I've been using hooks since they came out and doing things with generators and async looks to be more intuitive to me. Instead of a language on top of a language, you just use JS, which has always been what made React great.

I also now have a reason to look for more places to use generators :) I didn't realize they could be so helpful

2 comments

Interestingly, the thread you linked to also has links to other discussions where the React.js team provide their reasoning for why they decided against using generators[0] that the author of Crank.js didn't mention in their post. There's also a more basic breakdown of that explanation deeper in the twitter thread here[1]. As I understand it (and I am no expert), Crank.js's usage of generators is not the most performant because it doesn't provide an avenue to avoid recalcing work. In this case, memoization/caching does nothing to save you.

There are also other interesting tradeoffs, like suddenly making everything a generator as a result (as seen here). It's not that big of a deal to me, personally, but it's not something that everyone in the JS world is necessarily used to either.

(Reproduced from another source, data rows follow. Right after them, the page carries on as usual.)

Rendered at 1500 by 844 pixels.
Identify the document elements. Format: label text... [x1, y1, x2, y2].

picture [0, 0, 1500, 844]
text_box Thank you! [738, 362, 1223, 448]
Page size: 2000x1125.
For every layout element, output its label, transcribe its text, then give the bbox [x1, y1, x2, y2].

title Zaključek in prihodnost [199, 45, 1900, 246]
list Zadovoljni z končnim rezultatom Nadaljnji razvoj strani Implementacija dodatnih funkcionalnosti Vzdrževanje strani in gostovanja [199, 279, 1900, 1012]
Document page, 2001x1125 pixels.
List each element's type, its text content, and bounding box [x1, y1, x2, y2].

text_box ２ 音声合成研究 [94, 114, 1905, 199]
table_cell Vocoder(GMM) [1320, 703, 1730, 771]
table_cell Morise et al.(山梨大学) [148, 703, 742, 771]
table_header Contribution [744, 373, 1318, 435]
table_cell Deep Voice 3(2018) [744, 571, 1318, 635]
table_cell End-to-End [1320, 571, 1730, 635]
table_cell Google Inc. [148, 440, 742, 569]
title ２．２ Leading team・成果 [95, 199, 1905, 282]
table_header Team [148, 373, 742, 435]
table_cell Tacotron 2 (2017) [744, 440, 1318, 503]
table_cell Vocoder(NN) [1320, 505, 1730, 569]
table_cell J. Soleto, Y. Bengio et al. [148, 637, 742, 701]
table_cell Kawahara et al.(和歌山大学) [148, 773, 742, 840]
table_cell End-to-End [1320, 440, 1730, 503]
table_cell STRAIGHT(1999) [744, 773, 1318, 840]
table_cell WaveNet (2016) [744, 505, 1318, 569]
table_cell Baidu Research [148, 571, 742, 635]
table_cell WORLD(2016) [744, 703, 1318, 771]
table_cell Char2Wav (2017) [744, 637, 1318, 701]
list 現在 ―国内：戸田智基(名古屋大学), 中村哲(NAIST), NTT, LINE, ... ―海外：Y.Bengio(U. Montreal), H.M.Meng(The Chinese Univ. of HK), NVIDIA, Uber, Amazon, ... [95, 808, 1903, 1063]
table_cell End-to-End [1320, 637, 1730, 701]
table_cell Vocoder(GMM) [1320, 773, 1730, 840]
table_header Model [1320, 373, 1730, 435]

Overall, it seems to be about target audience and priorities. Facebook seems to really care about intense performance at scale and they want all of their developers to be able to use their framework with ease. It seems they don't mind if that means requiring a bit of their own 'dogmatic' education as the author put it. Regardless, I agree. This is really interesting stuff!

[0]https://github.com/facebook/react/issues/7942#issuecomment-2... [1]https://twitter.com/swyx/status/1244749594472243200 (see @samselikoff's reply and following discussion)

I really like the way redux-sagas uses generators to represent side effects a values that get interpreted by the redux middleware they provide.
This is the comment I’ve been looking for.

I’ve been writing exclusively React for 3 years and the majority of react community are ill informed as to the origins of React.

Originally an OCAML implementation, there are clear benefits from pure functions, immutable data structures, and representing views declaratively in a DAG. I am simply restating the motivations and characteristics of React.

Then Redux comes long, inspired by Elm and it’s immutable update cycle, and the React community proceeds to spend the next two years utterly confused as to why anyone would want to use Redux. Followed by an onslaught of “You might not need redux” and “How I built my react app without redux” articles by shortsighted developers who merely reimplement Redux. :facepalm:

Redux-saga is the desired solution to handling async rendering while also staying true to the core properties of React. I’m glad you mentioned it in your comment.

I find the React community to be largely defined by its misunderstanding the core design and goals of React.

I find Crank an interesting and clever application of async generators.

However claiming that the core properties principles of React - functional properties, DAGs, and priority scheduling - are “dogma” is a shameful misunderstanding.

The correct criticism is of the behavior of the React team in their community response and the Suspense API alone - rather than the intrinsic properties of functional user interfaces.

Nonetheless, I am impressed by the technical effort in creating a new async generator API for rendering JSX. This project is no easy undertaking. Sincerely hoping for its future success (and self reflection).